- Opening Delimiter -
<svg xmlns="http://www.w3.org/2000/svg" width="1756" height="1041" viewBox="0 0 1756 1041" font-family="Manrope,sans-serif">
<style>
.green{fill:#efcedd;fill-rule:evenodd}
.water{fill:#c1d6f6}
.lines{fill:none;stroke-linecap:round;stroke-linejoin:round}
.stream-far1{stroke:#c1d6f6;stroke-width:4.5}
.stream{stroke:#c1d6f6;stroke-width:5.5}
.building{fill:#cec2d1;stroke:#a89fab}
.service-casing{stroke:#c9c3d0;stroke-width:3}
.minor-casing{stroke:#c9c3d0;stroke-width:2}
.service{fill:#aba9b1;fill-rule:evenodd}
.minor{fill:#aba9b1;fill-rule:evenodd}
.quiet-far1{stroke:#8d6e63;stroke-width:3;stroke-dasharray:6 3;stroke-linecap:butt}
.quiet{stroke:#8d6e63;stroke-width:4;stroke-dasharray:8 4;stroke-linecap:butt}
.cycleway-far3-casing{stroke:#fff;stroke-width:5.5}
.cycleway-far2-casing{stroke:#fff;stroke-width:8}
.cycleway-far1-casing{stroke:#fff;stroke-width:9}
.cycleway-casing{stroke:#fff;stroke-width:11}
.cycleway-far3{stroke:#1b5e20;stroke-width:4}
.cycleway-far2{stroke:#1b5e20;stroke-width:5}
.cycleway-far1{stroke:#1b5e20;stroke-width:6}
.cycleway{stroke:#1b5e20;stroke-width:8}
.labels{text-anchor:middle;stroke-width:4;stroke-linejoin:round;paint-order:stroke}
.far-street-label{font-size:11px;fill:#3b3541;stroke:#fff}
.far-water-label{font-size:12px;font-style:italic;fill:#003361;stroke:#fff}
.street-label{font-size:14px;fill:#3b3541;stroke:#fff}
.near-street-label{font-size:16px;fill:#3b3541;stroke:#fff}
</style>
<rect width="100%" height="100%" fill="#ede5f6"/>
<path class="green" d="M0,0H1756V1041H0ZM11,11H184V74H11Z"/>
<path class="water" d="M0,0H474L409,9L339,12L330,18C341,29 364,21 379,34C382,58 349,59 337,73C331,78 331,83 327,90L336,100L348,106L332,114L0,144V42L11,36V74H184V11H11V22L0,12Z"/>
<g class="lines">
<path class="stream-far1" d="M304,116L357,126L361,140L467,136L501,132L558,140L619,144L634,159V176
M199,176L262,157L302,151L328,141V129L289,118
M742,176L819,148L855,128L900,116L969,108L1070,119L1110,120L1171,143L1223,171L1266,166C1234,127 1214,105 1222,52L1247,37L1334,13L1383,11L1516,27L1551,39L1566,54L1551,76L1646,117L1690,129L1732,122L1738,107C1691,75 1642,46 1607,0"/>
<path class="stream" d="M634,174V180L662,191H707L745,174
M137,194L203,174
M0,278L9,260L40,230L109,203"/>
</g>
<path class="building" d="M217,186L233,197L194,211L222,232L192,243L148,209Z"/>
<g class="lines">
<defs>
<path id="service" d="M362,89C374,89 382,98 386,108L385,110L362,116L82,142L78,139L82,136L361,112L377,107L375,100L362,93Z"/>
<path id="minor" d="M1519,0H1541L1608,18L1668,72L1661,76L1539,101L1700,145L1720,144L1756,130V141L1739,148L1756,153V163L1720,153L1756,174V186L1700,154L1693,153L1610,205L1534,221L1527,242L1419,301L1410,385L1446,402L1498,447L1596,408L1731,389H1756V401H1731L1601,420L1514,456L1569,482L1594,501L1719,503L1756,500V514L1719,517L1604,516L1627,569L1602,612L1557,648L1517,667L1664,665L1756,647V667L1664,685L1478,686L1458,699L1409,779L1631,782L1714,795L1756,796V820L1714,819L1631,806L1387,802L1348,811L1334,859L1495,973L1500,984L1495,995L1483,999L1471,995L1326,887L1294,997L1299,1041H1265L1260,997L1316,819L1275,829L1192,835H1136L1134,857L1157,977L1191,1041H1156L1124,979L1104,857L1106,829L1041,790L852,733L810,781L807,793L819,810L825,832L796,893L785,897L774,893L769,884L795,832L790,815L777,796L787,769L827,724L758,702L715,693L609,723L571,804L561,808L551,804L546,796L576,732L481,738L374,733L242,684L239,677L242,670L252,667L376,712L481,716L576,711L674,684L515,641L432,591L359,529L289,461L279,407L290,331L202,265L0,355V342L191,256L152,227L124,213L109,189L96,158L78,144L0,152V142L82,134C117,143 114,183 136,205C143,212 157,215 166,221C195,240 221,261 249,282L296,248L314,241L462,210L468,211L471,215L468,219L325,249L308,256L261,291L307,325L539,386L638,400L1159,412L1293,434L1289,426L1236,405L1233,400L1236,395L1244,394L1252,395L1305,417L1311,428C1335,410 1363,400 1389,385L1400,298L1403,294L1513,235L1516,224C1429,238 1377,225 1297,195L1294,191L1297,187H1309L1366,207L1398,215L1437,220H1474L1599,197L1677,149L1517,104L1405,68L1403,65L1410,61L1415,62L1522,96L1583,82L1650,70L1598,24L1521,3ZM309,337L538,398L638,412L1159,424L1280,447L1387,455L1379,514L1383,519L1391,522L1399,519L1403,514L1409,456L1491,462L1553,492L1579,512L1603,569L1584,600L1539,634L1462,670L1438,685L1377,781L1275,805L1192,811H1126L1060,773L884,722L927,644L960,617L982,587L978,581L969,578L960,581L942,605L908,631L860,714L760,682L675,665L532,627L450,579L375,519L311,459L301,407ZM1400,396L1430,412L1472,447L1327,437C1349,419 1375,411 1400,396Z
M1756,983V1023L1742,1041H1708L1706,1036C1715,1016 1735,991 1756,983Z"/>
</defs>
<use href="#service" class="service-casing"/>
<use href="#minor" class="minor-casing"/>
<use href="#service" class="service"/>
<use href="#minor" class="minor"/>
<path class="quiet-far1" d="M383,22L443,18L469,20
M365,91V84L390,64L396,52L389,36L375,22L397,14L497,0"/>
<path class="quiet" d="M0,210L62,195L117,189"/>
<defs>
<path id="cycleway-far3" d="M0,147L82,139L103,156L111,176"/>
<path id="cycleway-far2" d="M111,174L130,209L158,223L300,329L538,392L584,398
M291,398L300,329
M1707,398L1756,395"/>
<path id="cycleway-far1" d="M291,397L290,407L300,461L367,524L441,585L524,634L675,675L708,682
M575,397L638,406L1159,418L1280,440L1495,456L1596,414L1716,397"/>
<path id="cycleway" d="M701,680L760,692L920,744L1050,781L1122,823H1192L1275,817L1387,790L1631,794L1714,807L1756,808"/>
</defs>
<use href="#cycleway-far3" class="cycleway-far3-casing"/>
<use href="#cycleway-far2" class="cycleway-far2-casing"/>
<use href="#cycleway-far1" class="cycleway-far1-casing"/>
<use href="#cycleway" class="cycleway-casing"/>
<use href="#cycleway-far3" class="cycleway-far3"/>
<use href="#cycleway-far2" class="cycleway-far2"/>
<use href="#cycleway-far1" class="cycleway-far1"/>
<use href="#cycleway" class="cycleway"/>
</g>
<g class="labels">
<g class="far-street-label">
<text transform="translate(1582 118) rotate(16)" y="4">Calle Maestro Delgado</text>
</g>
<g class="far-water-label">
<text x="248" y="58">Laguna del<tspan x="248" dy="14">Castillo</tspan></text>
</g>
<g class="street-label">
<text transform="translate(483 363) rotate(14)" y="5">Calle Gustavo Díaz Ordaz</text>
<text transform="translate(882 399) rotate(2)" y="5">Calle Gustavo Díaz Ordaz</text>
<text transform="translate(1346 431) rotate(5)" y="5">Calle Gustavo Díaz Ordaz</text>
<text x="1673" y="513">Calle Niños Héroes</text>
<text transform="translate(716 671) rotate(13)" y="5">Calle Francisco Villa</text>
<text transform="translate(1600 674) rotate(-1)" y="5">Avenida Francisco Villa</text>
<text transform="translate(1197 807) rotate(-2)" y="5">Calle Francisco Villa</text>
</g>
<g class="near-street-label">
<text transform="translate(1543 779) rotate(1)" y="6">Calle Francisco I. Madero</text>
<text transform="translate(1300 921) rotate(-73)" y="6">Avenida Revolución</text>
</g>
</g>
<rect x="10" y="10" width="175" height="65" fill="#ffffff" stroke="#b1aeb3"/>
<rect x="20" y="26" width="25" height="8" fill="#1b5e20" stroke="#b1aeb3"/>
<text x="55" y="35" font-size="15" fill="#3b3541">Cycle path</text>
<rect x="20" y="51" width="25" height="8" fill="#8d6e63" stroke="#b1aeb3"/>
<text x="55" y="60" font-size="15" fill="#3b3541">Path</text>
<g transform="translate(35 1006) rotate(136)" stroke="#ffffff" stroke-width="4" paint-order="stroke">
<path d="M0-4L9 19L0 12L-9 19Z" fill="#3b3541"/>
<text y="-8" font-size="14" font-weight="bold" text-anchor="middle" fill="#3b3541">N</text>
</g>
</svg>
- Closing Delimiter -
## Exercise details
Every line in the listing above that mentions "linecap" should be returned.

## Result for this exercise
.lines{fill:none;stroke-linecap:round;stroke-linejoin:round}
.quiet-far1{stroke:#8d6e63;stroke-width:3;stroke-dasharray:6 3;stroke-linecap:butt}
.quiet{stroke:#8d6e63;stroke-width:4;stroke-dasharray:8 4;stroke-linecap:butt}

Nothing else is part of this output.